Rund 5000 geschädigte MEL-Anleger haben bereits einen Vergleich mit der Meinl Bank geschlossen, was die Bank 18 bis 20 Millionen Euro kostet. Die noch offenen Verfahren dürften die Bank weitere zehn Millionen kosten.
Die Meinl Bank will auch nach der Niederlage beim Obersten Gerichtshof (OGH) in der Causa MEL (Meinl European Land, heute Atrium) ihre Strategie beibehalten. Bank-Vorstand Peter Weinzierl rechnet damit, dass ein Vergleich mit jenen MEL-Anlegern, die infrage kommen, rund 30 Mio. Euro kosten dürfte. Rund 3.000 der insgesamt 10.000 mutmaßlich Geschädigten könnten das Angebot aber nicht annehmen, weil sie die Wertpapiere bei ihren Hausbanken erworben und somit gar keine direkte Vertragsbeziehung mit der Meinl Bank hätten, erklärte Weinzierl..
Bisher habe die Bank mit rund 5.000 Anlegern einen Vergleich geschlossen. Dies würde die Bank zwischen 18 bis 20 Millionen Euro kosten. "Nicht sehr viele Verfahren werden bis zum Ende durchgefochten", hofft Weinzierl. Aufgrund des OGH-Urteils gebe es keinen Druck, die angebotenen Vergleichsquoten zu ändern.

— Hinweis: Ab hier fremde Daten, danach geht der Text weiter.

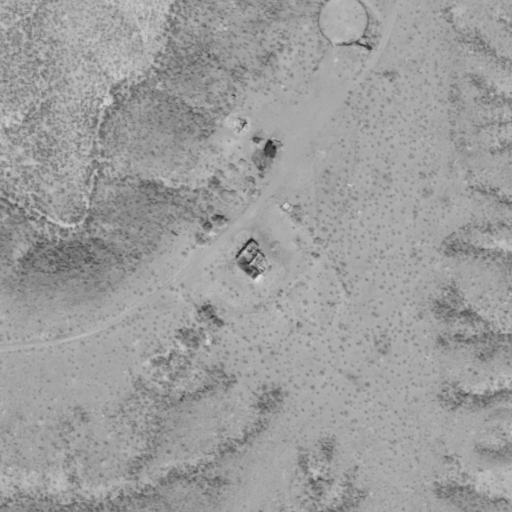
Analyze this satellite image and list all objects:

Angebotsfrist für AK-Gruppe offen
Im Wesentlichen gebe es drei große Gruppen von Klägern, so Weinzierl. Bei den von der Arbeiterkammer (AK) vertretenen Anlegern liege die Rücklaufquote bei rund 75 Prozent. Die Frist sei zwar Ende September ausgelaufen, weil aber das Vergleichsangebot spät verschickt worden sei, betrachtet Weinzierl die Angebotsfrist noch als offen. Er rechnet nach wie vor mit einer Rücklaufquote von rund 90 Prozent.
Die zweite Gruppe seien von der AK zum Prozesskostenfinanzierer Advofin geschickte Anleger. Hier betrage die Rücklaufquote knapp 50 Prozent. Auch hier erwartet Weinzierl letztendlich 90 Prozent. Gespräche über die ausschließlich von der Advofin vertretenene Gruppe gebe es derzeit nicht, allerdings rede man mit dem Prozessfinanzierer bezüglich der zweiten Gruppe (Advofin/AK), betonte der Bank-Vorstand. Bei den von Rechtsanwälten vertretenen Anlegern rechnet die Bank mit einer Rücklaufquote von über 90 Prozent.
Keine Vergleiche mit Großanlegern
Vergleiche ab einer gewissen Investmenthöhe und mit "professionellen" Anlegern will die Meinl Bank nicht schließen, weil es hier im Gegensatz zu den Kleinanlegern kein Schutzbedürfnis gebe, so Weinzierl. Darunter sei auch eine oberösterreichische Kapitalanlagegesellschaft.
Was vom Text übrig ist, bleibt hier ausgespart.